Esa respuesta, sí, de nuevo: es Góngora.
Góngora: el más contemporáneo de los poetas. Y aquel que nos señala
una salida.
No a través de la imitación de su estilo, no a través de la
reproducción de sus admirables poemas, sino con su ejemplo. Un ejemplo que no
debe ser simplemente imitado, sino recreado. La fuerza para aventurarse a lo
desconocido. Para mirar ese abismo de frente y cantarlo.
Una invitación a cantarlo sin dejar cerrada esa puerta a la
destrucción consciente que es la crítica.
A soñar con los ojos abiertos.
César Alain Cajero Sánchez
[1]
Quevedo y, en sus escritos políticos, Dante, al igual que un puñado de otros
poetas en diversas épocas, preludiaron esta situación, sin embargo, nunca fue
tan generalizada. La modernidad es la época de la crítica e inclusive poetas
tan, por decirlo de alguna manera, físicos como Neruda incursionaron de una
manera u otra en la crítica.
[2] El
nazi-fascismo, como ya lo he sugerido en otro ensayo, me parece al mismo
tiempo, fruto de aquella revisión de los valores del periodo entreguerras (una
lectura fácil y sesgada de los grandes pensadores vitalistas) así como el
resultado natural de un elemento poco señalado de los valores de la
Ilustración: aquel que ve al cosmos como una maquinaria y a la razón como un
elemento para la creación de la técnica. No sólo ello: el nazi-fascismo, creo
yo, es la culminación de toda la experiencia humana, de toda la civilización.

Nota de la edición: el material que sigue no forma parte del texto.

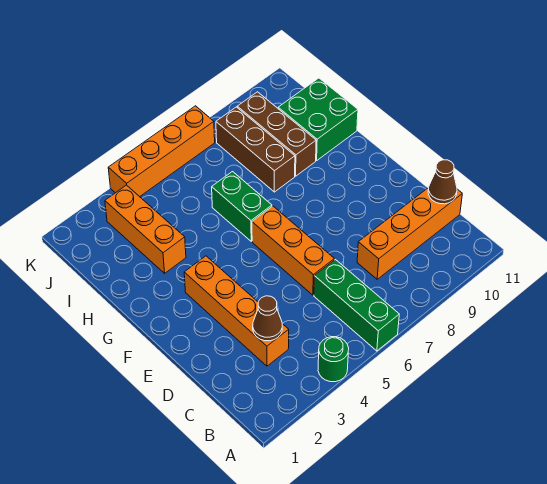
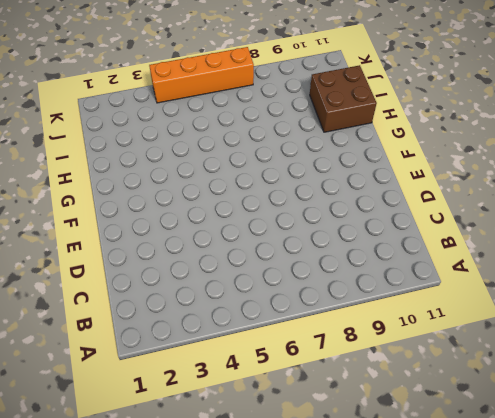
brown brick H10:I11 level 1 -> green brick H10:I11 level 1
none -> green round brick A4 level 1
none -> green brick A6:C6 level 1
none -> orange brick C3:F3 level 1

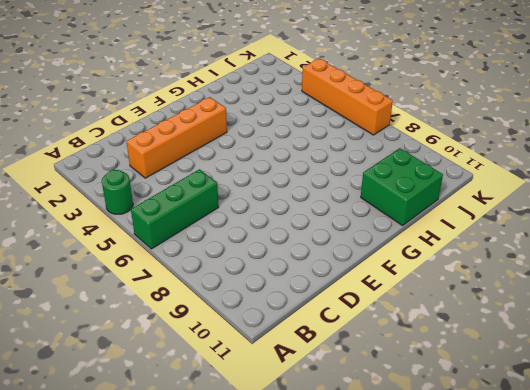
none -> orange brick C8:C11 level 1
none -> orange brick D6:F6 level 1
none -> green brick G6:H6 level 1

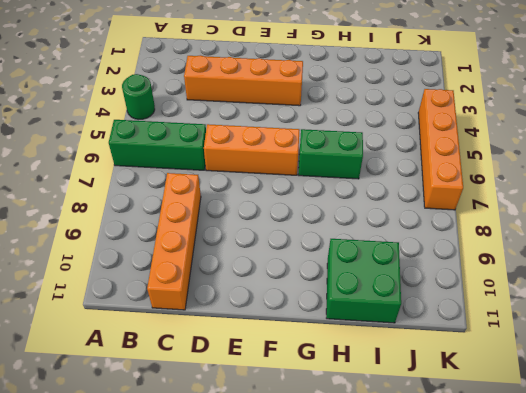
none -> orange brick H3:J3 level 1
none -> brown brick H8:J8 level 1
none -> brown brick H9:J9 level 1

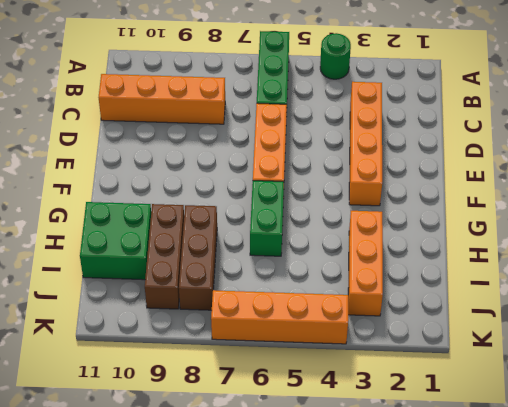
none -> brown cone C3 level 2
none -> brown cone C11 level 2

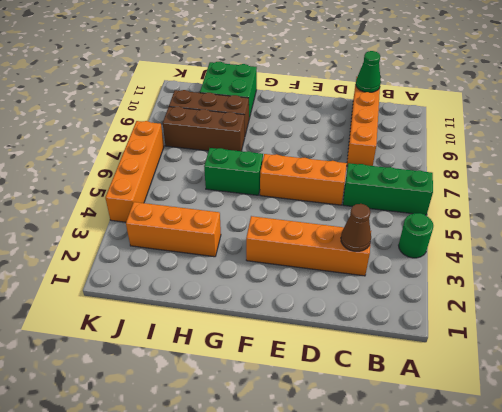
green cone C11 level 2 -> brown cone C11 level 2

Una culminación grosera, pero efectiva y que llevó a su límite todas las
esperanzas del ser humano.
[3] Su
terrible pecado: el antihumanismo. Para Occidente, desde el cristianismo,
tratar al cuerpo y con él al mundo como simple materia sin sentido, que se usa
o deshecha pues en ella habita la corrupción, es algo natural. Pero el
nazi-fascismo, siguiendo los dictados de la “ciencia” determinista del siglo
XIX, lleva naturalmente esta idea al mismo ser humano (como si no fuese
suficiente pensar el mundo de esta manera). El hombre (y en esto fueron más
consecuentes y menos hipócritas) es, por tanto, también algo que se usa. Un
utensilio.
[4]
Para quien no lo sepa, la gorguera se usó porque no todos podían usar ropa
interior. Los que sí podían, empezaron a dejar ver un poco de esa ropa interior
como seña de distinción. Poco a poco, ese pedazo que se dejaba ver se hizo más
y más grande hasta que apareció la gorguera. Lo más curioso es que para
entonces, muchas veces el que la usaba, ya no usaba ropa interior: lo
importante era lo que se mostraba.
[5]
Aquí, el verbo “deberemos” es de rigor. Parece que después de haberse justificado
conceptualmente una “obra” es necesario que la apreciemos, so pena de ser
tachados de censores, “reaccionarios” o simples idiotas.